## Document excerpt
Form a dictionary that key is from a list, value is the occurrence of items in another list in Python

Question

Given two lists with the same length:

List1 = ['a','b','c','d','b','a','b','c']
List2 = ['1','2','3','4','5','6','7','8']

I want output the a dict as:

dic = {'a':['1','6'], 'b':['2','5','7'], 'c':['3','8'], 'd':['4']}

How to implement it in Python? Thanks!

Answer 1

An alternate solution using itertools.groupby. In-fact, groupby seems more natural solution as it is more explicit in what it tends to achieve. To summarize, combine both the lists and group them based on the first item in the list.

Implementation

>>> from itertools import groupby
>>> from operator import itemgetter
>>> {k: map(itemgetter(1), v)
     for k, v in groupby(sorted(zip(List1, List2)),
                         key = itemgetter(0))}

Output

{'a': ['1', '6'], 'c': ['3', '8'], 'b': ['2', '5', '7'], 'd': ['4']}

Off-course as others have mentioned, if the order is important, you can use collections.OrderedDict

Implementation

>>> from collections import OrderedDict
>>> OrderedDict((k, map(itemgetter(1), v))
                for k, v in groupby(sorted(zip(List1, List2)),
                                    key = itemgetter(0)))

Output

OrderedDict([('a', ['1', '6']), ('b', ['2', '5', '7']), ('c', ['3', '8']), ('d', ['4'])])

## Dataset excerpts
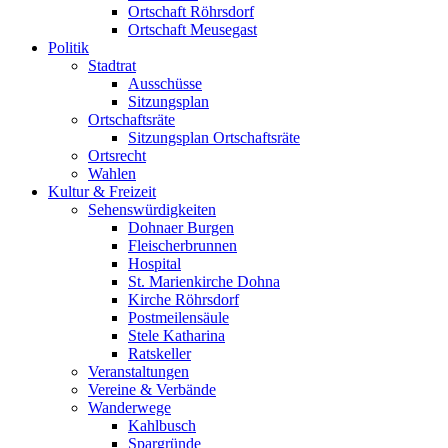
Ortschaft Röhrsdorf
Ortschaft Meusegast
Politik
Stadtrat
Ausschüsse
Sitzungsplan
Ortschaftsräte
Sitzungsplan Ortschaftsräte
Ortsrecht
Wahlen
Kultur & Freizeit
Sehenswürdigkeiten
Dohnaer Burgen
Fleischerbrunnen
Hospital
St. Marienkirche Dohna
Kirche Röhrsdorf
Postmeilensäule
Stele Katharina
Ratskeller
Veranstaltungen
Vereine & Verbände
Wanderwege
Kahlbusch
Spargründe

## Directions
A: In the Python dictionary thread, retype the passage starting with "Given two lists" and going on through "in the list.".
B: In the Python dictionary thread, what does the answer recommend using if the order is important?
C: Give what follows the last line of the Python dictionary thread.

## Per-task answers
A:
Given two lists with the same length:

List1 = ['a','b','c','d','b','a','b','c']
List2 = ['1','2','3','4','5','6','7','8']

I want output the a dict as:

dic = {'a':['1','6'], 'b':['2','5','7'], 'c':['3','8'], 'd':['4']}

How to implement it in Python? Thanks!

Answer 1

An alternate solution using itertools.groupby. In-fact, groupby seems more natural solution as it is more explicit in what it tends to achieve. To summarize, combine both the lists and group them based on the first item in the list.

B: collections.OrderedDict

C:
Answer 2

You can use zip function to create a list of (in python 3.X an iterator) columns and use dict.setdefault method (or collections.defaultdict) to create a desire dictionary :

>>> List1 = ['a','b','c','d','b','a','b','c']
>>> List2 = ['1','2','3','4','5','6','7','8']
>>> 
>>> d={}
>>> for i,j in zip(List1,List2):
...   d.setdefault(i,[]).append(j)
... 
>>> d
{'a': ['1', '6'], 'c': ['3', '8'], 'b': ['2', '5', '7'], 'd': ['4']}

And if you care about the order you can use collections.OrderedDict :

>>> from collections import OrderedDict
>>> d=OrderedDict()
>>> for i,j in zip(List1,List2):
...   d.setdefault(i,[]).append(j)
... 
>>> d
OrderedDict([('a', ['1', '6']), ('b', ['2', '5', '7']), ('c', ['3', '8']), ('d', ['4'])])
>>> 

Answer 3

I would use a collections.defaultdict and zip() method. Example -

>>> List1 = ['a','b','c','d','b','a','b','c']
>>> List2 = ['1','2','3','4','5','6','7','8']
>>>
>>> from collections import defaultdict
>>> outd = defaultdict(list)
>>> for x,y in zip(List1,List2):
...     outd[x].append(y)
...
>>> outd
defaultdict(<class 'list'>, {'c': ['3', '8'], 'd': ['4'], 'b': ['2', '5', '7'], 'a': ['1', '6']})